The Difference between Information and Meaning
"We live in a world where there is more and more information, but less and less meaning."
- Jean Baudrillard
As a comment on the communication of science, a funny misquote on Gizmodo.com in mid-January led to reports racing through the internet and eventually finding their way onto the national celebrity gossip television show TMZ. “Kellndorfer estimates that five million trees reside on U.S. soil,” said the articles and headlines.
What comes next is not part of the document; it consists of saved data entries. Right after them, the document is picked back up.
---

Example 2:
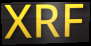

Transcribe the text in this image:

XRF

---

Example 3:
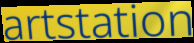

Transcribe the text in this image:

artstation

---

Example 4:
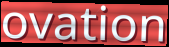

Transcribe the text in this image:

ovation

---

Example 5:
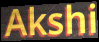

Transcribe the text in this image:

Akshi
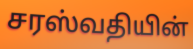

This was misconstrued from the original “Kellndorfer estimates that the measurements of five million trees are in their mapping database [to inform and develop the models].” Just how did this reach TMZ? They came across the Internet buzz about some scientist counting five million trees and decided to play a prank on actor Elijah Wood, best known as Frodo in Lord of the Rings, asking him on camera how many trees called the U.S. home. Of course Frodo didn’t know.
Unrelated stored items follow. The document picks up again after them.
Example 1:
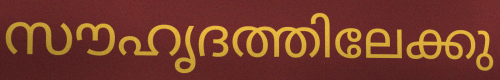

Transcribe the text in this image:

സൗഹൃദത്തിലേക്കു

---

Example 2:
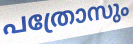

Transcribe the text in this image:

പത്രോസും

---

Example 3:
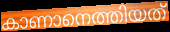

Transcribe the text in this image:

കാണാനെത്തിയത്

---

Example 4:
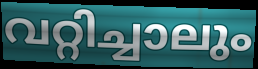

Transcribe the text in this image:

വറ്റിച്ചാലും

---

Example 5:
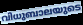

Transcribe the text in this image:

വിധുബാലയുടെ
In the prank TMZ tries to tell Elijah Wood that ‘NASA’s study’ (i.e. WHRC’s) says there are five million trees in the conterminous U.S. Ironically enough, this, said TMZ, contradicted their own research, which found that there are in fact no less than 747 million trees in the lower 48!
Well, I guess that one of the first principles of science was again violated – use a primary source. In this case that would be the U.S. Forest Service. Their inventory database (the same used for our National Biomass Carbon Dataset project) actually estimated in 2002 that about 286 billion trees grew from the soils of the lower 48 states. To put this into perspective, the ballpark for this cocktail party news is that there are about 1,000 trees per person, rather than about 6 persons per tree! As another fun statistic, based on these estimates and our own biomass work of the conterminous U.S., which shows a total biomass of about 26 billion tons, the average dry weight of one tree comes to roughly 90 kg – what I hope to weigh in a year’s time!
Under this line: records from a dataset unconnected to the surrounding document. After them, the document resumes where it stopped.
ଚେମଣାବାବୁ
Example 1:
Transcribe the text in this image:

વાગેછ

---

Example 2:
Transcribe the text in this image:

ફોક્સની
What are the facts? Our National Biomass and Carbon Dataset (NBCD) is now part of NASA’s Land Processes Data Center (NASA LP_DAAC), and besides TMZ, it also recently received acclaim via a feature article in NASA’s online Earth Observatory (EO) and in early January as Image of the Day on NASA’s EO website: http://earthobservatory.nasa.gov/IOTD/view.php?id=76697
Actually, we don’t count trees just for the sake of providing arcane or puzzling trivia. Our work produces maps and datasets that help agencies, non-profits and conservation managers make informed land use decisions in the U.S. and further afield; it’s the difference between information and meaning.